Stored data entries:
::::

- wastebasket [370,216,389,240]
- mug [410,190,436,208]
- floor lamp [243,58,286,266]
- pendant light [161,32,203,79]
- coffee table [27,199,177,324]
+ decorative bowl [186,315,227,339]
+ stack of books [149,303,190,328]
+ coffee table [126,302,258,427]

::::

Check the entries above for the word "coffee" and copy every line where it turns up.

- coffee table [27,199,177,324]
+ coffee table [126,302,258,427]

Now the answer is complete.